Crónica explícita del antes, el durante y el después del rudo aprendizaje neoyorquino que se ve obligado a experimentar el personaje principal (allá será otro raro espécimen más en la jungla de asfalto), la desgarradoramente hermosa y poética gran película de Fernando Frías de la Parra apuesta por mostrarnos, sin eufemismos, una realidad muy concreta y específica; “Si quieres ser universal, retrata tu aldea”, escribió Tólstoi. El heroísmo de este Ulises estribará en tener que librar su personal odisea sin mayores aspavientos, porque sobrevivir constituye para él ya un triunfo, y uno de los mayores atributos de su sensible acompañante, del voyerista cineasta que se entromete en su intimidad con la finalidad de hacerlo visible a los ojos del mundo, tiene que ver con que jamás hace de él un estereotipo o simplemente lo victimiza —lejos de cualquier signo maniqueo, la existencia es mucho más compleja de lo que parece y todo fragmento de vida merece ser contado—, porque lo que importa es compartirnos su real naturaleza humana.
Pude ver además un muy generoso y punzante conversatorio entre los ya reconocidos realizadores Guillermo del Toro y Anfonso Cuarón, quienes entre otros muchos méritos del joven realizador destacan su habilidad para escoger y trabajar con un casting eminentemente no profesional pero para nada improvisado, condición en la que el director reafirma su interés por un tratamiento natural y sin clichés de la historia y los personajes involucrados, al margen de siempre fáciles y riesgosos estereotipos.
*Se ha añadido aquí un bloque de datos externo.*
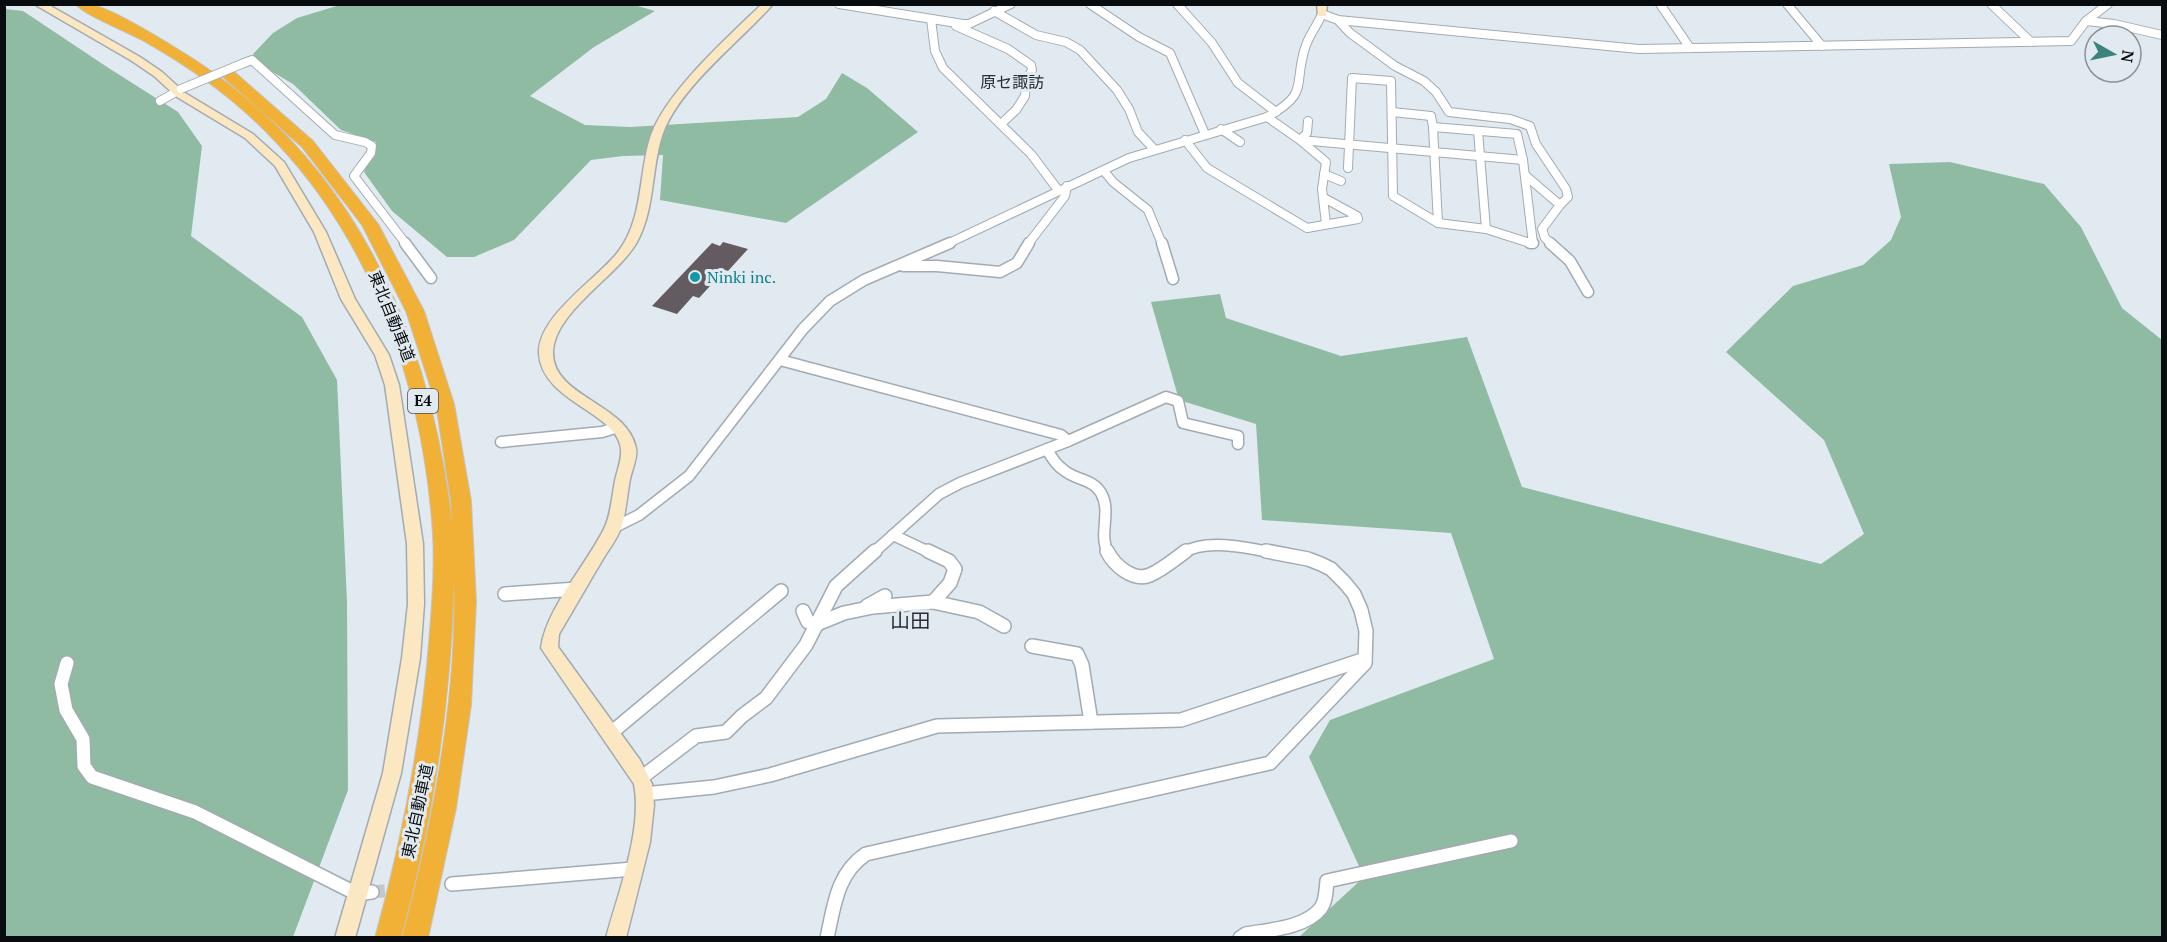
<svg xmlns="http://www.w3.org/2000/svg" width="2167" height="942" font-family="'PT Serif','Noto Sans JP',serif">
  <rect width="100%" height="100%" fill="#e2eaf1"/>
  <!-- forest -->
  <g fill="#8fbba2">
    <polygon points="340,5 634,5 655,11 594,47 530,96 585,125 630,127 798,117 826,99 842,73 867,88 918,132 786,223 660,200 663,155 623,156 591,160 514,240 474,257 447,257 392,211 364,172 376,142 341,130 293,84 259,64 253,54 273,33 297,18"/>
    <polygon points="5,9 23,11 107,67 178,112 202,146 191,236 302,317 337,380 347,602 348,790 293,937 5,938"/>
    <polygon points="1950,162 2044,184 2081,227 2122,308 2162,340 2162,937 1299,937 1364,877 1309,757 1330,720 1494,659 1451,533 1262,520 1256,424 1179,400 1151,302 1220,294 1226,318 1341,356 1467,337 1522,487 1821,564 1864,534 1824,440 1726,352 1793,286 1863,265 1891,240 1901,217 1889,164"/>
  </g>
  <!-- building -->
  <polygon fill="#635b60" points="723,242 748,249 728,271 719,268 705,284 710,286 699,298 693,296 677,314 652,306 712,243 720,246"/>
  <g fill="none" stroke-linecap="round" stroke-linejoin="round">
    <!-- street-tunnel -->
    <polyline stroke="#c1c9cf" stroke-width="13" stroke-dasharray="13 6" stroke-linecap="butt" points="372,892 401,889"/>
    <defs>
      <g id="street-far2">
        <polyline points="839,4 963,24 969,24 1011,4"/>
        <polyline points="1090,4 1139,37 1170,53 1205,134"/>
        <polyline points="1177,4 1212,43 1238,83 1276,112"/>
        <polyline points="1660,4 1690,48"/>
        <polyline points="1787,4 1822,46"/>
        <polyline points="1991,4 2031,42"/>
        <polyline points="994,11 1036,35 1066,42 1080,50 1117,90 1129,109 1138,132 1154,149"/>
        <polyline points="931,19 935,51 943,68 1031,154 1058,190"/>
        <polyline points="1338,20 1350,33 1395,66 1424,81 1436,92 1449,112 1510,119 1530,126 1536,144 1566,189 1568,197 1560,205"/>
        <polyline points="2086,21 2114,24 2162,35"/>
        <polyline points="956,26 1008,49 1031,65 1032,70 1026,82 1025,96 1016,110 1001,124"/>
        <polyline points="244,63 252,60 335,135 365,142 372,146 371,153 354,176 406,244"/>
        <polyline points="160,101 181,89"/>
        <polyline points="1392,112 1431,116 1433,127"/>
        <polyline points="1267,117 1300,140 1523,160"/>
        <polyline points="1308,121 1307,133 1300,140 1326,162 1322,189 1326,224"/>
        <polygon points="1433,127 1517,134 1523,160 1533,244 1486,229 1438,223"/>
        <polyline points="1221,129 1240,142"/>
        <polyline points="1478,131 1486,229"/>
        <polyline points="1185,140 1207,168 1307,228 1358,219 1357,216 1324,198"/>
        <polyline points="1348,168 1352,78 1391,81 1393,196 1438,223"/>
        <polyline points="1104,171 1113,182 1148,210 1162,244"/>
        <polyline points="1324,174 1341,181"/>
        <polyline points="1525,175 1560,205 1542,229 1545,238 1552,244"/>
        <path d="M947,244L1129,158L1267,117C1310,93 1293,86 1305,48C1309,35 1317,26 1322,14L1338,20L1639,49L2071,41L2086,21L2108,4"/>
        <polyline points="1028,244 1065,196 1067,186"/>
      </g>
      <g id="street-far1">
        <polyline points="405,243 431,278"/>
        <polyline points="1162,243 1173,279"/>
        <polyline points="1530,243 1533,243"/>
        <polyline points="1550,243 1570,261 1588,292"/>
        <polyline points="903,266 937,266 1000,272 1017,263 1029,243"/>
        <polyline points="780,360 1061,435 1068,441"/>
        <polyline points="501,442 602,432 618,427"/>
        <path d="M1047,449C1051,457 1057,466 1065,471C1076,480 1093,479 1101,493C1112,512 1098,533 1108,553"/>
        <polyline points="613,528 639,515 689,476 803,329 830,301 864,280 950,243"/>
        <polyline points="893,535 931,553"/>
        <polyline points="873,553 939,494 960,483 1068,441 1166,397 1178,401 1183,423 1238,436 1238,444"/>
        <path d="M1183,553C1206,538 1249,548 1274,553"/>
      </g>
      <g id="street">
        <path d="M1107,551C1114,565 1133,582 1150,575C1162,570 1175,559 1186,551"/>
        <polyline points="505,594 577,589"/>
        <polyline points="933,602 979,612 1004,626"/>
        <polyline points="867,606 885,596"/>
        <polyline points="803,611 808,622 817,624 844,613 873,607 933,602 950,583 955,569 949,561 928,551"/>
        <polyline points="1032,646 1077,654 1082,665 1091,722"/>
        <polyline points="67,663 61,684 66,710 83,739 84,766 92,777 195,812 357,894 372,892"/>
        <polyline points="611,733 781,591"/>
        <polyline points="641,778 696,736 726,732 742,716 766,698 806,645 836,586 875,551"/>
        <polyline points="644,794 714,787 770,775 937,726 1181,720 1365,659"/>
        <polyline points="452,884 633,869"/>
        <path d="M827,938C834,906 837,873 866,854L1270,763L1365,663L1366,631L1361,610L1354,594L1345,583L1331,569L1321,564L1308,559L1266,551"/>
        <path d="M1240,938L1246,934C1268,930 1306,928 1321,908C1326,901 1326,890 1327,881L1511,841"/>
      </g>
      <g id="secondary">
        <polygon points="34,4 47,4 140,57 162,72 185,93 253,134 284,162 326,232 355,299 389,355 399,385 423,544 424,604 420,658 401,773 355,938 335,938 383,773 402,658 408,604 407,544 385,385 375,355 341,299 314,232 275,166 245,138 177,97 154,76 132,61"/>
        <path d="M762,4H773C740,42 678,88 662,136C651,171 655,209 637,242C618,276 554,312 553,352C552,397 627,403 636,448C638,456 632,470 630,479C627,495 626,513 621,528C617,539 609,549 603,559C588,584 574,609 559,634L558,647L640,760L652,784L654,805L650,842L626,938H606C618,893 643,830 634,784L541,648C546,609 586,565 604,529C611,515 612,496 615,481C617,471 622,459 621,450C620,413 541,402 539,353C538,316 597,279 618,252C644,218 638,174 651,135C667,91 728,37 762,4Z"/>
        <polygon points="1317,4 1327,4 1326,16 1318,16"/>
      </g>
      <path id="highway" d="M75,4C80,4 88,3 93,5C114,10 154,35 174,47C350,152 429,326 452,524L451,501L436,404L406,311L362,225L302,147L222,76L220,73L222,70H232L313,141L378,224L424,311L454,404L471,501L476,602L471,705L456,808L428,938H402C432,827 458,695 454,580C451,702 433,820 401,938H375C402,841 421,743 429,643C432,607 435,570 433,534C424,392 375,246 276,142C237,100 192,68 142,40C122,29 92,19 75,4Z"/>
    </defs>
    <!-- street-far2 casing -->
    <use href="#street-far2" stroke="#a3aab1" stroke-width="10"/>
    <!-- street-far1 casing -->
    <use href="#street-far1" stroke="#a3aab1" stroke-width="13"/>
    <!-- street casing -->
    <use href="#street" stroke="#a3aab1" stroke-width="16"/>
    <!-- secondary casing -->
    <use href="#secondary" stroke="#a3aab1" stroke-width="3"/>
    <!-- highway casing -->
    <use href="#highway" stroke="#c4c5c5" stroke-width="2"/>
    <!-- street-far2 -->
    <use href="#street-far2" stroke="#fff" stroke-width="8"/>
    <!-- street-far1 -->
    <use href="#street-far1" stroke="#fff" stroke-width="10"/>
    <!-- street -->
    <use href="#street" stroke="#fff" stroke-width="13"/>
    <!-- secondary -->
    <use href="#secondary" fill="#fbe8c3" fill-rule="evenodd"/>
    <!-- highway -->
    <use href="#highway" fill="#f1b137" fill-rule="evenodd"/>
    <defs>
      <polyline id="street-bridge" points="181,89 244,63"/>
    </defs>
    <!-- street-bridge casing -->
    <use href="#street-bridge" stroke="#a3aab1" stroke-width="10" stroke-linecap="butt"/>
    <!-- street-bridge -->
    <use href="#street-bridge" stroke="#fff" stroke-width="8"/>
  </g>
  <!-- markers -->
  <circle fill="#0f9aa8" stroke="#e2eaf1" stroke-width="2" cx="695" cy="277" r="6"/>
  <g text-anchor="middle" stroke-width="6" stroke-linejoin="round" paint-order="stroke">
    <!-- shield labels -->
    <rect fill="#e2eaf1" stroke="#4a4f52" stroke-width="1.5" x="408" y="389" width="30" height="24" rx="4.5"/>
    <g font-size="15" font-weight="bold" fill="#090c0e">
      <text x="423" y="406">E4</text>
    </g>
    <!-- far-quarter labels -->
    <g font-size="16" fill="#282e33" stroke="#e2eaf1">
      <text x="1012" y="88">原セ諏訪</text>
    </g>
    <!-- culture labels -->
    <g font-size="16" fill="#0d838f" stroke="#e2eaf1" text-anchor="start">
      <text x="707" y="283">Ninki inc.</text>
    </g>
    <!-- street labels -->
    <g font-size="16" fill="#090c0e" stroke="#e2eaf1">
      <text transform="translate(392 316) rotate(68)" y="6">東北自動車道</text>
      <text transform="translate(417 811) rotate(-78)" y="6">東北自動車道</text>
    </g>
    <!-- quarter labels -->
    <g font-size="20" fill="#282e33" stroke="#e2eaf1">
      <text x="910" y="628">山田</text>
    </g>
  </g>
  <!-- border -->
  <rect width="2167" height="942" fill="none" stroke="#090c0e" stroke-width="12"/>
  <!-- north arrow -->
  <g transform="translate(2113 54) rotate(99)"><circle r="28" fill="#e2eaf1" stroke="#8b9196" stroke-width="1.5"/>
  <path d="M0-4.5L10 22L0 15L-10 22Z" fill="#3c837e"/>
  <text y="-9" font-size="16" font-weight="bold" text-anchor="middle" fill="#090c0e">N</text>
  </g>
</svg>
En este sentido, su película se percibe auténtica y sincera, honesta, y quienes dan vida a los personajes, empezando por el protagónico de Juan Daniel García Treviño, sorprenden por su espontaneidad y la fuerza de su expresión en la pantalla, atributos que en el lenguaje cinematográfico adquieren peso específico.
Como “Los Terkos”, el grupo que lidera el lastimado Ulises de Ya no estoy aquí, Fernando Frías de la Parra logra con su más que prometedor segundo largometraje volver a poner el cine mexicano en el centro del candelero, porque su talentoso y pertinaz creador, como otros tantos que se resisten a abandonar su vocación en medio de la adversidad, constata que el arte suele expresarse con mayores vigor y resonancia bajo el estrepitoso e implacable apaleo de la tormenta.